Cigarettes Make You (un)Sexy
March 8, 2004
Smoking is harmful to the sexual and reproductive health of both men and women, according to a comprehensive report by the British Medical Association. Doctors now blame cigarettes for the impotence of 120,000 young men, 1,200 cervical cancers, up to 5,000 miscarriages and for many couples' fertility problems within the United Kingdom.
The study also found:
- Women who smoke take longer to conceive than those who do not, and their chances of conceiving at all are reduced by between 10 percent and 40 percent; in addition, they are twice as likely to be infertile if they smoke.
- Smoking reduces the quality of semen; sperm is more likely to be malformed, and by products of nicotine have been found to interfere with their motility, making it less likely that they will reach and fuse with the egg.
- If a couple which smokes end up at the fertility clinic, their changes of successful test-tube treatment are reduced by their cigarette habit.
- Smoking also increases the chances that a pregnant woman will miscarry by as much as 25 percent.
- Babies born to smokers are on average 7-9 ounces lighter than those of non-smokers; they are also more likely to be ill and more likely to die in infancy.

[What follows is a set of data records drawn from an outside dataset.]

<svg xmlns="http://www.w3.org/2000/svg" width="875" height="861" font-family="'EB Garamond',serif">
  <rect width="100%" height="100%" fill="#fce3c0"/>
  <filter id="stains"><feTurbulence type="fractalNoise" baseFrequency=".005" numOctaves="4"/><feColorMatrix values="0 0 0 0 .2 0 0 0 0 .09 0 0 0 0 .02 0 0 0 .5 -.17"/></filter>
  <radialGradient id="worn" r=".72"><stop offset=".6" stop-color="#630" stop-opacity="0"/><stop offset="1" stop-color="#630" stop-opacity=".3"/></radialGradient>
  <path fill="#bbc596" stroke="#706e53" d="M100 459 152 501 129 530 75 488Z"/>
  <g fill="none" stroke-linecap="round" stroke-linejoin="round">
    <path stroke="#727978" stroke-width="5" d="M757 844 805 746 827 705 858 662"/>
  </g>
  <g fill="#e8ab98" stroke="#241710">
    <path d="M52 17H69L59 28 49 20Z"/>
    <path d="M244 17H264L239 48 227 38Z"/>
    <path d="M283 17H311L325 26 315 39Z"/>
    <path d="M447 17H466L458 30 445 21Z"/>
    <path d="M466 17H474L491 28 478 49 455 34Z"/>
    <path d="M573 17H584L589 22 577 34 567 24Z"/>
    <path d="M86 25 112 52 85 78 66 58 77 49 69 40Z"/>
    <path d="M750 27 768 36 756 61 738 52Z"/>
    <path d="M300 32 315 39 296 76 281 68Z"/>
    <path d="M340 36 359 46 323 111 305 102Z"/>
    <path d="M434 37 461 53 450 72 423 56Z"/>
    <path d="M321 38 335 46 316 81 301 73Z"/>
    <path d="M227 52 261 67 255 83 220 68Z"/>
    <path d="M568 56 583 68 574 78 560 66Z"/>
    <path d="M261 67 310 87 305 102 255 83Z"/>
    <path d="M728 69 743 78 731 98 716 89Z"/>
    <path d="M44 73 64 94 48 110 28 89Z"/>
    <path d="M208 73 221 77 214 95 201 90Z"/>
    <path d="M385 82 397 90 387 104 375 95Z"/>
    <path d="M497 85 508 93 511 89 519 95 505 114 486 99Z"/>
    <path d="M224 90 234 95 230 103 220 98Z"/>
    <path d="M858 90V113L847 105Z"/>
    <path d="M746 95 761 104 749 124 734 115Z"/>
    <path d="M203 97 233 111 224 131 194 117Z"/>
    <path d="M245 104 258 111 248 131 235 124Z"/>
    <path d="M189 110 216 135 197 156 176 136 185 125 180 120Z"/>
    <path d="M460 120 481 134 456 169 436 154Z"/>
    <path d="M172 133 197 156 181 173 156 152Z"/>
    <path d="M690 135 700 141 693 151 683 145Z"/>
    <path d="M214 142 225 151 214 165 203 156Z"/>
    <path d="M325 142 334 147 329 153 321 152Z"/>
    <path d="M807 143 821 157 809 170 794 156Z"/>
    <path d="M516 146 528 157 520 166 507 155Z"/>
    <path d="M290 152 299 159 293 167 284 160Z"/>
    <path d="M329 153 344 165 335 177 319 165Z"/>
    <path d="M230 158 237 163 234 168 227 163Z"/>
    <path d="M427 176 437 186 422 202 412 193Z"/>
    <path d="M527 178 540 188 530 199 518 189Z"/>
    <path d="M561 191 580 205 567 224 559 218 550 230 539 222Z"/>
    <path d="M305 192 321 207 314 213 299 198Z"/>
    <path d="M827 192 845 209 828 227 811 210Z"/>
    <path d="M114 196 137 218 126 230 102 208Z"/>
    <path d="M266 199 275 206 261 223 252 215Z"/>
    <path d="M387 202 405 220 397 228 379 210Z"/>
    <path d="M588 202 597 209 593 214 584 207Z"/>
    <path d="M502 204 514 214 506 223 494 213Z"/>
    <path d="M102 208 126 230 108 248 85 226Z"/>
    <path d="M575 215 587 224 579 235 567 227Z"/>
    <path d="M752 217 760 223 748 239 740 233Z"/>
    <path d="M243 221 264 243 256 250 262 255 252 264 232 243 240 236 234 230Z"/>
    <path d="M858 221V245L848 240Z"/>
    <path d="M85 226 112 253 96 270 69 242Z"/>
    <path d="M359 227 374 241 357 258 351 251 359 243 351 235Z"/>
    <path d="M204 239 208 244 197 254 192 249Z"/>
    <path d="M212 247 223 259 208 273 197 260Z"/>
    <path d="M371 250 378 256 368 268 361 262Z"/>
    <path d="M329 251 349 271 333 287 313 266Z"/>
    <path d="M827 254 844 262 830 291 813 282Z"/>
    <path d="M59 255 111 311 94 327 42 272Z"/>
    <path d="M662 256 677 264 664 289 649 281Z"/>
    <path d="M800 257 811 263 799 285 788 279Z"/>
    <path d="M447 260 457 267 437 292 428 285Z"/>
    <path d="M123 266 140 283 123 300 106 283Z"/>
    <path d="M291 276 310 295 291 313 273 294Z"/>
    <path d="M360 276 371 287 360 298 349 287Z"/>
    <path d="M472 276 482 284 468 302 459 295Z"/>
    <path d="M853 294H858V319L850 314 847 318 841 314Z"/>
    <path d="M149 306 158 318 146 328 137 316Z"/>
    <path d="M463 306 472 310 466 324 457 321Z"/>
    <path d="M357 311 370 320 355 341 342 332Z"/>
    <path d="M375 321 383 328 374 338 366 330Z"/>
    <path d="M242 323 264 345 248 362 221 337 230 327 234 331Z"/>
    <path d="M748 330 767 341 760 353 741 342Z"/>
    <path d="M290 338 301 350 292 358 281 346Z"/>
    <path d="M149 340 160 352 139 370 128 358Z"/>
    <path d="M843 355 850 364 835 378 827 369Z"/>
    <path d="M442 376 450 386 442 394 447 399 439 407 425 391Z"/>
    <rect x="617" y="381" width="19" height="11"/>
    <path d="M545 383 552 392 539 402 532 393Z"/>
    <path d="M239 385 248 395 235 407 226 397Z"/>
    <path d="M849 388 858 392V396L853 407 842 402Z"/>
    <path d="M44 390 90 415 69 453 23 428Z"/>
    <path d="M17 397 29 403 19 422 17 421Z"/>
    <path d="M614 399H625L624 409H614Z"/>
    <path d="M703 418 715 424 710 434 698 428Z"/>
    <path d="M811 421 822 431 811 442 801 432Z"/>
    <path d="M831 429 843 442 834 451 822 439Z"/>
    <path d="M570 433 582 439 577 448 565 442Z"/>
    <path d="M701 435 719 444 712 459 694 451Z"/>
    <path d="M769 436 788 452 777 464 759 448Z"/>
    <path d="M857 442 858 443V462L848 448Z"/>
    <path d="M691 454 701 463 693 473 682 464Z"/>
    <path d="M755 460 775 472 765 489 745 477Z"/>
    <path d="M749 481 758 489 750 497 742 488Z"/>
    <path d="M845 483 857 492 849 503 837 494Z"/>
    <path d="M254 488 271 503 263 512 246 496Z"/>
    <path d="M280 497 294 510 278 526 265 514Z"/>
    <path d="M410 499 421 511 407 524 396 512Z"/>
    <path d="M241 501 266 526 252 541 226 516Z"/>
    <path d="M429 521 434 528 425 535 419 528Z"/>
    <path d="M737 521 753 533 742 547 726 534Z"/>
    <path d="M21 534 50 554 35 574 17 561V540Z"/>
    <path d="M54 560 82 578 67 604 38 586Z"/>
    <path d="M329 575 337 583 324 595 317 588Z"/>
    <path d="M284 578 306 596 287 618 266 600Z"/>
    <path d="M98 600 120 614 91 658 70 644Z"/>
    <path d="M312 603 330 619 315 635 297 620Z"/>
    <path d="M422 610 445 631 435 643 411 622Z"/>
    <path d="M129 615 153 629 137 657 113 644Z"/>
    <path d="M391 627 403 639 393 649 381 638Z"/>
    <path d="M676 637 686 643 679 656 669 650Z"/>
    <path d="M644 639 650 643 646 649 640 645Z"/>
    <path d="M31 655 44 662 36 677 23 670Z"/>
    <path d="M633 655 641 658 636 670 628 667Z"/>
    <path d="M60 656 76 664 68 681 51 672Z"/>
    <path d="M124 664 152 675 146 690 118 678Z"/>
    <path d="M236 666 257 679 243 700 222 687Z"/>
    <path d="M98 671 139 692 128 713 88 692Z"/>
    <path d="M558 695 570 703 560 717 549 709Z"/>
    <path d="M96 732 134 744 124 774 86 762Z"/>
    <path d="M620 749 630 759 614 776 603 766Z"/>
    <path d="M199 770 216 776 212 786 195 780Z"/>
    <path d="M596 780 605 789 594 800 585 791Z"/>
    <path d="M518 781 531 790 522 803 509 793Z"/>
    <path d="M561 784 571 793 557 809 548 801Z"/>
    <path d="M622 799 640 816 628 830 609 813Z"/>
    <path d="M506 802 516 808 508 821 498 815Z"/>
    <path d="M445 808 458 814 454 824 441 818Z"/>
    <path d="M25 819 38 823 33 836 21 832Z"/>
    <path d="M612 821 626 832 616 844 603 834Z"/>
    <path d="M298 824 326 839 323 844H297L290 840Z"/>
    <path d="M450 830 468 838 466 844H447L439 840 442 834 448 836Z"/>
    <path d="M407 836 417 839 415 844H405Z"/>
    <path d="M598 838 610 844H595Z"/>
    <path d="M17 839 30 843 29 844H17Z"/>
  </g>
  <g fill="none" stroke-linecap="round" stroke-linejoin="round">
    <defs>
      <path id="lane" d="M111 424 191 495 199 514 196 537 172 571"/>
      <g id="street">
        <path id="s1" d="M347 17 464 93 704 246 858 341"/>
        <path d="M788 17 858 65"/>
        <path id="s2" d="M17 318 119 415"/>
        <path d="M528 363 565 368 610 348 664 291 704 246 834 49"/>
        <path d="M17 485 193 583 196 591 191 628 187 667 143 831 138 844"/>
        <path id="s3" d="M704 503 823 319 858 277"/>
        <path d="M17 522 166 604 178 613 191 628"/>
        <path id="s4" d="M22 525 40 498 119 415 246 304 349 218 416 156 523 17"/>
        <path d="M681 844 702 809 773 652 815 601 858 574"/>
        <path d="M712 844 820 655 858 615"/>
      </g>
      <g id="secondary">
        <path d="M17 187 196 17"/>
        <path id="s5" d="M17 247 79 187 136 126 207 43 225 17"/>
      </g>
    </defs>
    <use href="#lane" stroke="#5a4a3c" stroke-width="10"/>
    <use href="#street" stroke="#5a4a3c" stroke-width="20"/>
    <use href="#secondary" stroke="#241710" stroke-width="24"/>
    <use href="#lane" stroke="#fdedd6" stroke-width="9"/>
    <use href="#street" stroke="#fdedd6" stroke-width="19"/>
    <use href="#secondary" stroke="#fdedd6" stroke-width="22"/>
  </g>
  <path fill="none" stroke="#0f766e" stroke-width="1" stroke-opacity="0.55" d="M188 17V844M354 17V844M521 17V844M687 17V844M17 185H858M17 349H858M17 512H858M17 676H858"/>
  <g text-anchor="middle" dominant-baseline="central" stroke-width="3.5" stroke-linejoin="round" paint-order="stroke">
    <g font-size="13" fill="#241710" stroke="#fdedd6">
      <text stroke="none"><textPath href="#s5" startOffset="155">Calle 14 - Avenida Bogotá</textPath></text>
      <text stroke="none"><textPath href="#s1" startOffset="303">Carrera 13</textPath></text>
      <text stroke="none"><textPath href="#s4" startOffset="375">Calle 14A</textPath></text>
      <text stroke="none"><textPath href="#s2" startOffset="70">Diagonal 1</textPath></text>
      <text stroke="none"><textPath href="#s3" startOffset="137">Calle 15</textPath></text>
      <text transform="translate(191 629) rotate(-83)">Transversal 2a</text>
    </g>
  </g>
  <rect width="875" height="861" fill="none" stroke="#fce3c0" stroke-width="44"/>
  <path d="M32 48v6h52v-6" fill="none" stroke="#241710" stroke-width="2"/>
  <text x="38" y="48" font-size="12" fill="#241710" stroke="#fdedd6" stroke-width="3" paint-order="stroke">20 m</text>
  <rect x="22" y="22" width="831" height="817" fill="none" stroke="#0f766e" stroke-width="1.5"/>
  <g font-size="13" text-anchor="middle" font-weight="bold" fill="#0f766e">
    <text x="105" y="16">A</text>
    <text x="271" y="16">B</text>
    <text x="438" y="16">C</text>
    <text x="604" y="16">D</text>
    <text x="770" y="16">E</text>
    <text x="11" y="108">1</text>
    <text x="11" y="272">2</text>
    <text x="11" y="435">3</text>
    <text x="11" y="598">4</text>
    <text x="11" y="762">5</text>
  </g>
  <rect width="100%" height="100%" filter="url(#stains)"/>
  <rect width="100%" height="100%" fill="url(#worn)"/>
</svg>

These findings are all the more worrying because while smoking is decreasing among most groups in society, it is going up among young women: 35 percent of women aged 20 to 24 years smoke and girls and young women account for the majority of new smokers.
The researchers recommend that the government set more ambitious targets for reducing overall smoking rates and legislation smoke-fee public places.
Source: Sarah Bosely, "Smoking Linked to Impotence in Young Men," Manchester Guardian, February 12, 2004; based upon "Smoking and Reproductive Life: The Impact of Smoking on Sexual, Reproductive, and Child Health," British Medical Association, February 2004.